I remember as a 13-year-old playing with my ZX Spectrum that it was the thrilling effects of the computer on me and my friends that made the whole thing magic (computing has never been able to recapture this). Basic principles led to unforeseeable consequences amongst us. It was fascinating.
But what now? The truth is, those effects are everywhere. Do we need more machines working from basic principles?
I'm going to suggest that we don't, and that we look elsewhere for effective computing.
What matters are the priorities of man, not the capabilities of machines. Actions result from decisions, and decisions are taken in an environment of information, matter and other people. If there are basic principles, they are not about writing symbols to a tape; they are key questions: "What is out there?", "How might we look at it?", "What ways of looking at it help us to make decisions?", "What are the implications of those decisions?" These are critical questions as basic principles. To each of these questions, technologies must be brought to bear. "What is out there?" invites a consideration of the sum-total of all information about a domain. "How might we look at it?" invites a consideration of available filters. "What ways of looking at it help us to make decisions" invites a consideration of ways of interacting with different filters and different models. "What are the implications of those decisions?" invites a consideration of available predictive models.
This is 'negative' computing.
A negative computer is a data-immersed computer. The operations of a negative computer are to filter-out what is not deemed necessary. A negative computer is entirely entwined with its interface: there is no 'separable' CPU: the negative computer works through human participation.
Imagine a kind of Turing machine where the symbols on the tape magically appear at all positions. The machine seeks meaning, meaning it must decide strategies for moving through the tape which will give it some predictive capabilities as to where the next symbols will appear. It can only move towards this through trial and error. But the complexity of the tape is too great for one machine. But if other machines are faced with the same problem, with the same tape, and they are connected for coordination purposes with their own tape (independent of the main tape), then there is some hope that together they might get there.

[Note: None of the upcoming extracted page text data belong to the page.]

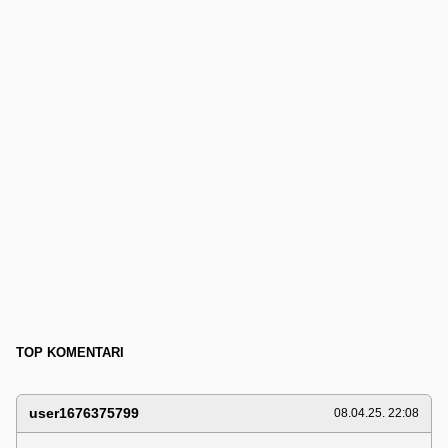
TOP KOMENTARI
user1676375799
08.04.25. 22:08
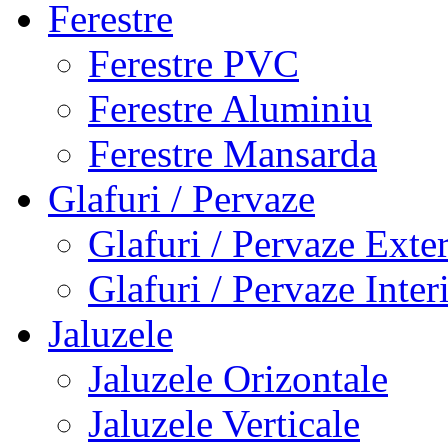
Ferestre
Ferestre PVC
Ferestre Aluminiu
Ferestre Mansarda
Glafuri / Pervaze
Glafuri / Pervaze Exte
Glafuri / Pervaze Inter
Jaluzele
Jaluzele Orizontale
Jaluzele Verticale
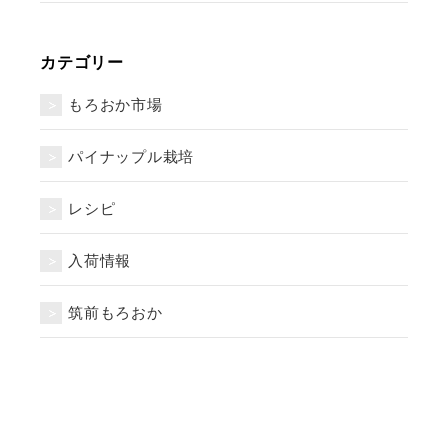
カテゴリー
もろおか市場
パイナップル栽培
レシピ
入荷情報
筑前もろおか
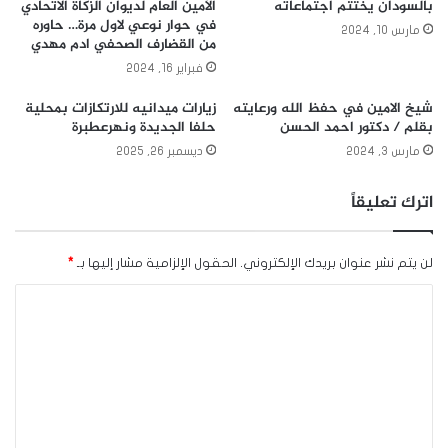
بالسودان يختتم اجتماعاته
الأمين العام لديوان الزكاة الاتحادي
في حوار نوعي لاول مرة… حاوره
مارس 10, 2024
من القضارف الصحفي ادم مهدي
فبراير 16, 2024
شيخ الامين في حفظ الله ورعايته
زيارات ميدانيه للارتكازات بمحلية
بقلم / دكتور احمد الحسن
حلفا الجديدة ونهرعطبرة
مارس 3, 2024
ديسمبر 26, 2025
اترك تعليقاً
لن يتم نشر عنوان بريدك الإلكتروني.
الحقول الإلزامية مشار إليها بـ
*
ا
ل
ت
ع
ل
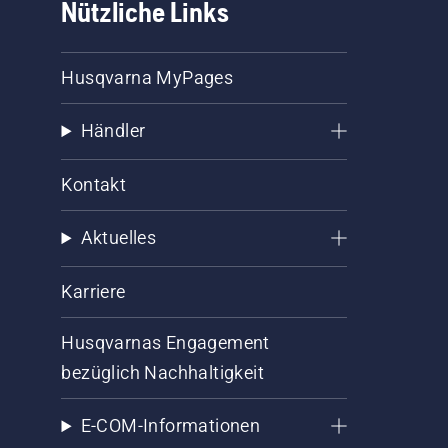
Nützliche Links
Husqvarna MyPages
Händler
Kontakt
Aktuelles
Karriere
Husqvarnas Engagement
bezüglich Nachhaltigkeit
E-COM-Informationen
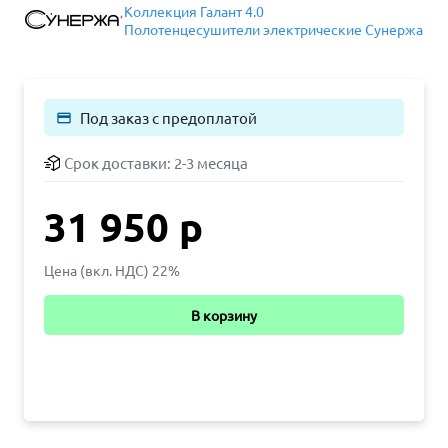
Коллекция Галант 4.0
Полотенцесушители электрические Сунержа
Под заказ с предоплатой
payment
Срок доставки:
2-3 месяца
31 950 р
Цена (вкл. НДС) 22%
В корзину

This isn't quite a negative computer, despite it having the basic function of 'filtering'. It cannot be because it is still cast as an abstract entity. A proper negative computer is not separable from the humans who engage with it. They are more than the collaborative negative Turing machines described above. With the negative computer, there may be an objectively observable "shared tape" at the deepest level (ethics or conscience?). But the filters and the complexity contribute to a 'tape universe' much more stratified and constellated. It is within that world that the negative computer operates.